Да, сам Государь Петр Алексеич первый наш образец глядел! Но то ж был, по чести сказать, макет скороспелый, на живую нитку собранный — лишь бы саму идею показать, что оно вообще заработать может (хотя для всех он был уже готовый). Принцип одобрили, а вот чтобы оно пахало по-настоящему, надежно, пушку за пушкой сверлило — это еще до ума довести надо было.
И вот теперь терять время было никак нельзя.
Во-первых, надо было всем этим интриганам и саботажникам, которые палки мне в колеса совали, нос утереть окончательно. Доказать, что хрен они меня сломают, даже тюрьмой своей поганой!
Во-вторых, Брюс прямо сказал, без обиняков: результат давай! Не когда рак на горе свистнет, а сейчас!
Работа закипела так, что только щепки летели! Мои ребята, отошедшие от шока после моего ареста и воодушевленные, что я снова с ними (да еще и под таким прикрытием!), вкалывали от зари до зари. Старик Аникей снова над дубовой станиной корпел, доводил ее до ума, направляющие по моей «струнной» методе выверял — с такой точностью, что сам дивился да приговаривал: «Ай да наука, Петр Алексеич, ай да голова!».

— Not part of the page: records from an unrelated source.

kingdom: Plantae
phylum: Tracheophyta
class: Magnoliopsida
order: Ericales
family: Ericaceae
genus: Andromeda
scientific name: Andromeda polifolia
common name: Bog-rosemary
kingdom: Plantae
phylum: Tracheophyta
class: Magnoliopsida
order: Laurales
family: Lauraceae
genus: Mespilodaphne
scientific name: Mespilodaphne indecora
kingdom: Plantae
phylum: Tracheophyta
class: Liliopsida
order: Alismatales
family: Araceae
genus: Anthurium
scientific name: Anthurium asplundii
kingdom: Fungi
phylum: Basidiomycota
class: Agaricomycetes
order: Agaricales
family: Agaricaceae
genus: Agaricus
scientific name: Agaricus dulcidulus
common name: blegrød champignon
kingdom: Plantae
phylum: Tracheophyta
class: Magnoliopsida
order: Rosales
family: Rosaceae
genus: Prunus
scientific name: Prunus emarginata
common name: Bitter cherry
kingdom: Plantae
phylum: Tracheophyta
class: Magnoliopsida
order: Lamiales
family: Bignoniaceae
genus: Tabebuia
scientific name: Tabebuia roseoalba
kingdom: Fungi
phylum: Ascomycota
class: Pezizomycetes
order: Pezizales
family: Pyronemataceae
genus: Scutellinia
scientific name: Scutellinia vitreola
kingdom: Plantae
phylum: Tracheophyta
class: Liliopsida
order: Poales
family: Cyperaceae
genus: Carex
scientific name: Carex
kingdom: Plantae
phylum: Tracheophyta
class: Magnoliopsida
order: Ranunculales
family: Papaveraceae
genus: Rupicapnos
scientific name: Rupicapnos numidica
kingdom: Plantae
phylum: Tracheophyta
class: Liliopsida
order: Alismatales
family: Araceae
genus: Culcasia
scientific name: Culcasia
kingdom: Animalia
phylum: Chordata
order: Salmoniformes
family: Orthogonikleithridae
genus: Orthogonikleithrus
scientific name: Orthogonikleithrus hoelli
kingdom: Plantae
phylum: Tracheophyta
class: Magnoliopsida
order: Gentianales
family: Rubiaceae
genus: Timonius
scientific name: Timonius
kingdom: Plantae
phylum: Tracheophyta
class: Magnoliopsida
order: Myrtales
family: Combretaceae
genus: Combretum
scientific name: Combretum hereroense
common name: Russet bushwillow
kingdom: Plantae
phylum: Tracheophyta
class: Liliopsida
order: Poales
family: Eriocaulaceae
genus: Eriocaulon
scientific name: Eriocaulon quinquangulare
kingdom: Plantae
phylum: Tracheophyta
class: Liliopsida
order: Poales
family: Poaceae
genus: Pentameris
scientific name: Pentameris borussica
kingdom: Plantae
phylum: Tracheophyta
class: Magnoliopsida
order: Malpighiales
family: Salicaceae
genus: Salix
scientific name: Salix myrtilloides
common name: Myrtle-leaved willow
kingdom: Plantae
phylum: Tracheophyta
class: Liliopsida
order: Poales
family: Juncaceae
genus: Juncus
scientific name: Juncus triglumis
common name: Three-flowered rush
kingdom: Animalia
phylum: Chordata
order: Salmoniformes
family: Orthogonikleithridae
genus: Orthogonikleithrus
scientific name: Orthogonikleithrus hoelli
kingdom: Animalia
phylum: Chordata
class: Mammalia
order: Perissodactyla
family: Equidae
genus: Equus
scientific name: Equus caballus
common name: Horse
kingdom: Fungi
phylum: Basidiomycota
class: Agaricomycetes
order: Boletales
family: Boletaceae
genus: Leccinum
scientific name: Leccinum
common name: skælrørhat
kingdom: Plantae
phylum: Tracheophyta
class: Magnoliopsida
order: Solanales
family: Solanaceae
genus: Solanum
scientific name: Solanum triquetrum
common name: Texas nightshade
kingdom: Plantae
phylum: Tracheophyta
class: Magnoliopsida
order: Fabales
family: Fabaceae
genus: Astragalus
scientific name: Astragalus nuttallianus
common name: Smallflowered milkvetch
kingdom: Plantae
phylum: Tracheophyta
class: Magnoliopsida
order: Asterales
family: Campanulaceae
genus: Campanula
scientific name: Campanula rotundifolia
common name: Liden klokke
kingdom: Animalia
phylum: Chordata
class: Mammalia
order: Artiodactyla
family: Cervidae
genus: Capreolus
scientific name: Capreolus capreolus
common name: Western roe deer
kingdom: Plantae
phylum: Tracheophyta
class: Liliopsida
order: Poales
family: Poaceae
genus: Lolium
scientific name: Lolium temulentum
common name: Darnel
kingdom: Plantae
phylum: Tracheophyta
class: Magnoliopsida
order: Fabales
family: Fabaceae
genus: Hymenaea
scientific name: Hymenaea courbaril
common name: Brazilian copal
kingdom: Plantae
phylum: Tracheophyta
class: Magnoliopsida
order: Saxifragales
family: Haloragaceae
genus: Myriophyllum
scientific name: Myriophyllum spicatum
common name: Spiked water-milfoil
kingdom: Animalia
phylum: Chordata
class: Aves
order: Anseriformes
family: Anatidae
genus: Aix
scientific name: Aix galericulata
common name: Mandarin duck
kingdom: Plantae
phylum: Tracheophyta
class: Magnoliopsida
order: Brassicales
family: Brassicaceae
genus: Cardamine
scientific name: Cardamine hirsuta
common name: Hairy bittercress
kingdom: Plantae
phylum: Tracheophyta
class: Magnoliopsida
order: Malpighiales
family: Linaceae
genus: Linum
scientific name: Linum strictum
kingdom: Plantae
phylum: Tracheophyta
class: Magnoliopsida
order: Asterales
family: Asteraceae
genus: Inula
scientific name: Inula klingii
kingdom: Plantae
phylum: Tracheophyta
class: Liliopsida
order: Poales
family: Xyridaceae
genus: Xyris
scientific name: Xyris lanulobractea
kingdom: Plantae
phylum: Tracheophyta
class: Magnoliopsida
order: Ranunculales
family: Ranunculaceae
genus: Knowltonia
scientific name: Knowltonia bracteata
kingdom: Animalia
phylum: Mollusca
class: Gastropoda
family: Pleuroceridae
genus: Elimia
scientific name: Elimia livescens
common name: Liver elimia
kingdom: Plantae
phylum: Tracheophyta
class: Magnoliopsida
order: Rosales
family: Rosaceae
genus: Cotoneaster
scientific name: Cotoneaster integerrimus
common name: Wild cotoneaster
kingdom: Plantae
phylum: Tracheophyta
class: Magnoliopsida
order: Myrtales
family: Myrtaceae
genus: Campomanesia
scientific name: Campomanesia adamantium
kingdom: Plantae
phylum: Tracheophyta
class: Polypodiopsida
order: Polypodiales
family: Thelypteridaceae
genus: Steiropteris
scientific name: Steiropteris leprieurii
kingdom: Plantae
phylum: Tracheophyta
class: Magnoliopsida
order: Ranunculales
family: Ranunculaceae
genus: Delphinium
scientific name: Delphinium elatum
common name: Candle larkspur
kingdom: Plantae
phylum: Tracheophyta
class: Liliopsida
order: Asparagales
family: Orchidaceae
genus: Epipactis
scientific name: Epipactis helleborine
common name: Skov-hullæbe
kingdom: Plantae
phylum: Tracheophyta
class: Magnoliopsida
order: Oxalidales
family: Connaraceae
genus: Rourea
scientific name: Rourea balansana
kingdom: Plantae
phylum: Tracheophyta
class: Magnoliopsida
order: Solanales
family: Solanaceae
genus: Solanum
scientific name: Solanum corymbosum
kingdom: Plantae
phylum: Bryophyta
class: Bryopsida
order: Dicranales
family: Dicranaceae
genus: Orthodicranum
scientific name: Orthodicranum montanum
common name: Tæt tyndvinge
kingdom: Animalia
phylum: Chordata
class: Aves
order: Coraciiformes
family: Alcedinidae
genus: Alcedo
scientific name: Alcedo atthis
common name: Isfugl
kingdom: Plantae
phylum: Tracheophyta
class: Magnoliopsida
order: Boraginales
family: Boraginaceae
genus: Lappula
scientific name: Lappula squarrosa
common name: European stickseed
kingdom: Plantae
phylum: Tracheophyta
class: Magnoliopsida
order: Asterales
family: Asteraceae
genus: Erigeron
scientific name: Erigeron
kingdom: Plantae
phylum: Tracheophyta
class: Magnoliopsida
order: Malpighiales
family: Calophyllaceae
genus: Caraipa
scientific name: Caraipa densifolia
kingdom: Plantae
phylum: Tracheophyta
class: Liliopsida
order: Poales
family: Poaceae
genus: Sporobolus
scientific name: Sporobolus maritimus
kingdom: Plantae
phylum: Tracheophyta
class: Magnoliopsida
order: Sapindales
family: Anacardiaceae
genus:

Слесаря над передней бабкой и подачей шаманили — подшипники снова притирали, винтовую пару подгоняли, чтоб люфта ни на волосок. Тимофей (наконец-то узнал имя старика-кузнеца, все забывал) в кузне потом обливался, доделывал последние кованые детали — рычаги, крепеж всякий. А мои пацаны — Федька, Ванюха, Гришка (скоро их «ФВГ» буду называть) — как юла крутились: таскали, подавали, мастерам помогали, на лету все схватывали, каждое мое слово ловили.
Казалось, вот-вот, еще чуток — и этот монстр задышит, заработает уже по-взрослому. Все основные узлы выверены, подогнаны. Оставались последние штрихи — приводной ворот дособрать, заднюю бабку намертво укрепить, сверло финально подогнать… Но, как оно всегда бывает в нашем деле непростом, самая паскудная засада как раз на финишной прямой и поджидала (хорошо, что на первом запуске в присутствии царя все обошлось).
Мы как раз взялись ставить главное сверло — длиннющий стальной стержень с хитро заточенными кромками. Тимофей над ним не одну неделю спину гнул, а я лично за закалкой и цементацией глядел. Тяжеленное оно было, неповоротливое, но вид имело внушительный. Иван с Семеном начали его в пиноль задней бабки крепить, винты подтягивать… И тут — тихий такой, но до дрожи отчетливый — хрусть! Один из выступов на хвосте сверла, которым оно зажиматься должно было, взял да и отвалился к хренам!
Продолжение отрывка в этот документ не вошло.